Three hours went by very quickly but I had time to walk three carriages back to the “dinning car” to buy a single trip ticket for the RER to take me from Gare du Nord to Cite Universitaire. So far so good. Gare du Nord however was another story. I had virtual “walked” the station using the Internet so had a basic idea of directions and landmarks, but it is big and very busy. I managed to follow the signs down two floors to the RER in the basement. I knew it was Line B I had to take (and not the platform saying "towards the airports"). I jumped on a train that seemed to be going in the right direction (along with half a million other passengers) and quickly checked the route map over the door. I had been right and the Cite was one of the intermediate stops on this line. Duly reached Cite stop, standing all the way, and exited the train station right opposite the entrance of the Cite International Universitaire. 15 minutes later I was signing in with security (no office staff) and getting my room key at the Maison des Provinces de France. Very nice big room but not air-conditioned. 

I had brought a towel (needed), but not cooking implements nor cutlery (also needed). There is a communal kitchen but you have to bring everything with you. I went looking for a supermarket but on a Sunday afternoon it was a forlorn hope. I had my microwave curry for lunch and a take-away taco for late dinner. I did manage to negotiate my TRAVIGO bus/metro/train pass at the RER station. This means for a week I have unlimited local travel

After dinner I searched my computer files (no Internet yet) for Paris bus information and decided a 67 bus should take me to the Paris NHM.  


Saturday, 15 August 2015

15-8-2015 London

15-8-2015 London

Up early for a quick breakfast. Started reviewing the data/report from my last visit to the Paris NHM to find the gaps. I had to move to the kitchen because my room was due to be cleaned, so I did my full laundry while I waited.

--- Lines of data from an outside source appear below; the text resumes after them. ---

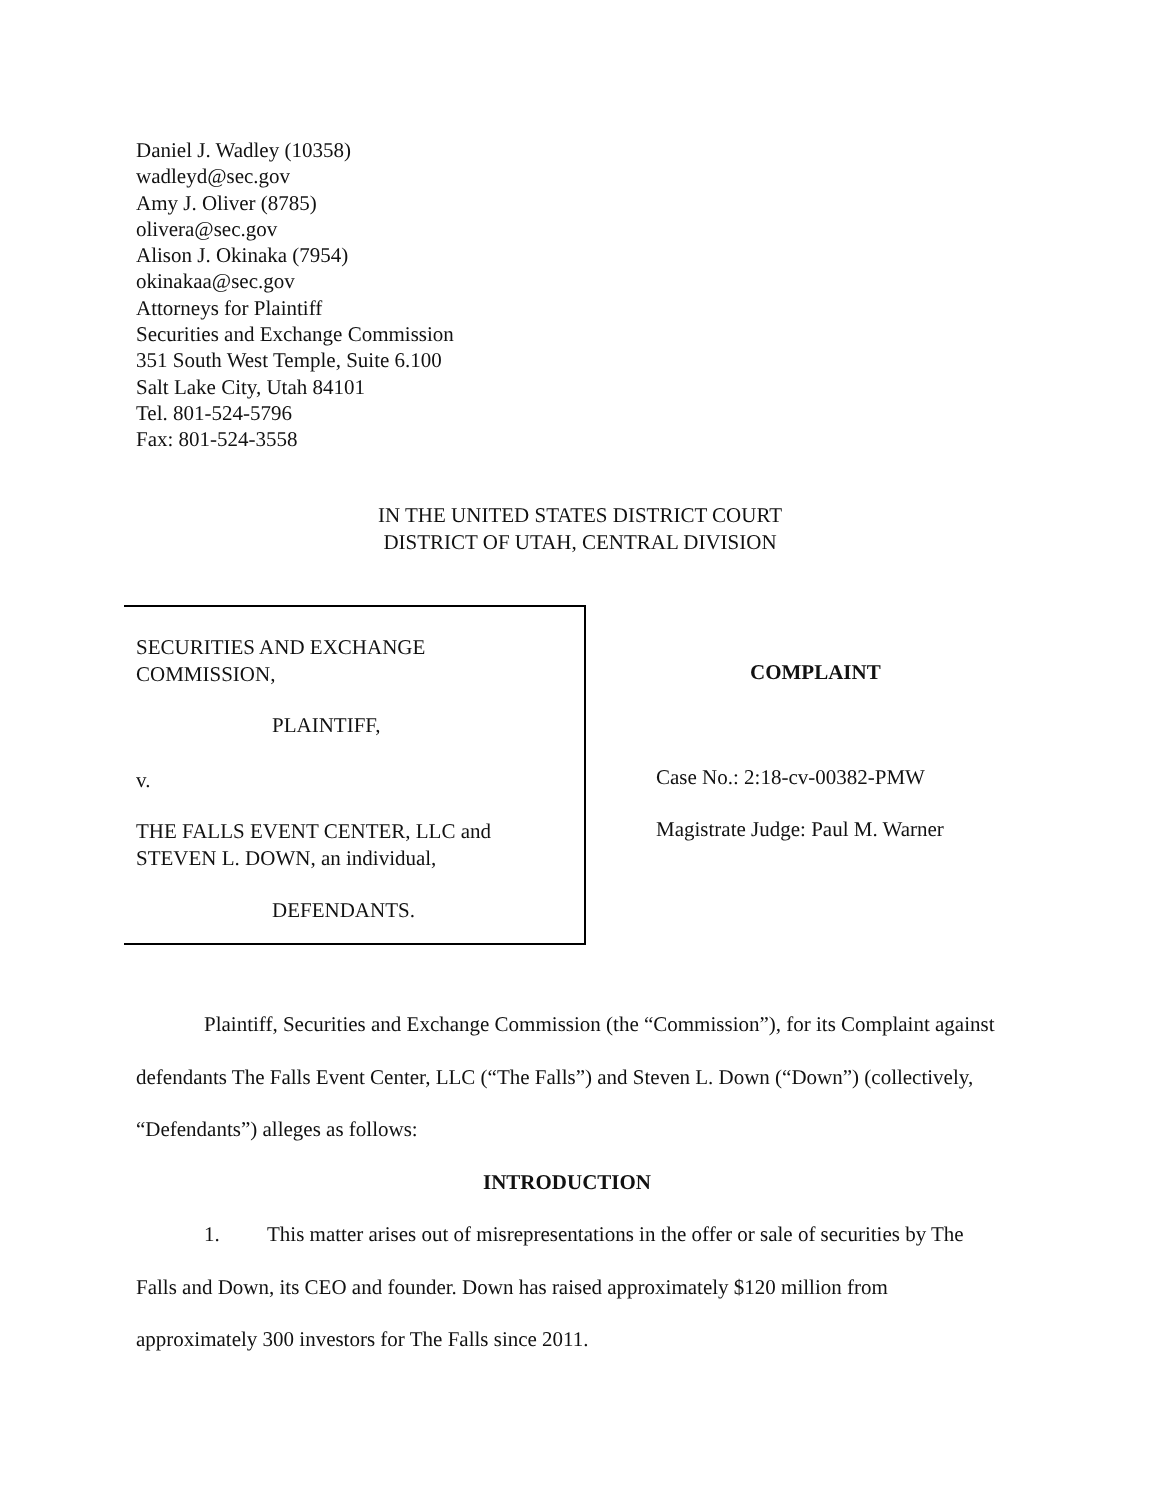Daniel J. Wadley (10358)
wadleyd@sec.gov
Amy J. Oliver (8785)
olivera@sec.gov
Alison J. Okinaka (7954)
okinakaa@sec.gov
Attorneys for Plaintiff
Securities and Exchange Commission
351 South West Temple, Suite 6.100
Salt Lake City, Utah 84101
Tel. 801-524-5796
Fax: 801-524-3558
IN THE UNITED STATES DISTRICT COURT
DISTRICT OF UTAH, CENTRAL DIVISION
SECURITIES AND EXCHANGE
COMMISSION,
PLAINTIFF,
v.
THE FALLS EVENT CENTER, LLC and
STEVEN L. DOWN, an individual,
DEFENDANTS.
COMPLAINT
Case No.: 2:18-cv-00382-PMW
Magistrate Judge: Paul M. Warner
Plaintiff, Securities and Exchange Commission (the “Commission”), for its Complaint against defendants The Falls Event Center, LLC (“The Falls”) and Steven L. Down (“Down”) (collectively, “Defendants”) alleges as follows:
INTRODUCTION
1. This matter arises out of misrepresentations in the offer or sale of securities by The Falls and Down, its CEO and founder. Down has raised approximately $120 million from approximately 300 investors for The Falls since 2011.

An “almost” fine day. I got my washing done  and had breakfast while it dried. I gave away a half-box of washing detergent and started packing my suitcase with clean clothes. There are free irons in the laundry so I ironed shirt collars and the worst of the creases. (Not overly domestic!)

I got an email back from Paris saying that the security officer of the Maison de Provinces de France would have my room key when I arrive on Sunday. I can book-in after 3 pm according to my paperwork.  I sorted all my Cite de International Universitaire paperwork into one folder in my backpack ready for Paris. I also loaded my journal and London NHM photos onto an external hard drive for back-up. The blog is up to date but I have not loaded images (because of intellectual property concerns). I stated in the forms I filled out and signed at NHM that the purpose of the photographs was for research and the publication would be in my thesis/exegesis.  

I reviewed the files/manuscripts that I had gone through last time I visited the French Natural History Museum, Central Library, to provide an initial list of manuscripts that I will need to request. There will be no photographs allowed, only photocopies by the Museum staff at cost(?).  Things may have changed so I will need to be flexible. It was a “nostalgic interlude” but I will need to check what else they have on file/archive for Lesueur.

Easy lunch, eating up my spare supplies. Grabbed a shower/shave and put on a clean shirt for a walk in the park.

I walked through to the NHM and "donated" all my small change prior to going to France. I walked back through the Imperial College faculty/department building for old-times-sake. It is a good place to stay and to work.

In the late afternoon I packed my suitcase and my backpack. I also walked to Tescos for a pastry and triple checked my Bus stop for tomorrow morning. I checked the Internet for directions through the Gare du Nord from the Eurostar platform to the RER platform for the Cite. 

"Re: Access to RER B towards Cite' Universitaire at Gare Du Nord

Your stop might be Cite Universitaire, but the train line end-point ("Direction") will be Robinson/St Remy les Chevreuse - - this is how the signage reads in the tunnels so you go to the correct side of the platform. (the wrong direction is to Mitry-Claye/Aeroport Charles de Gaulle)."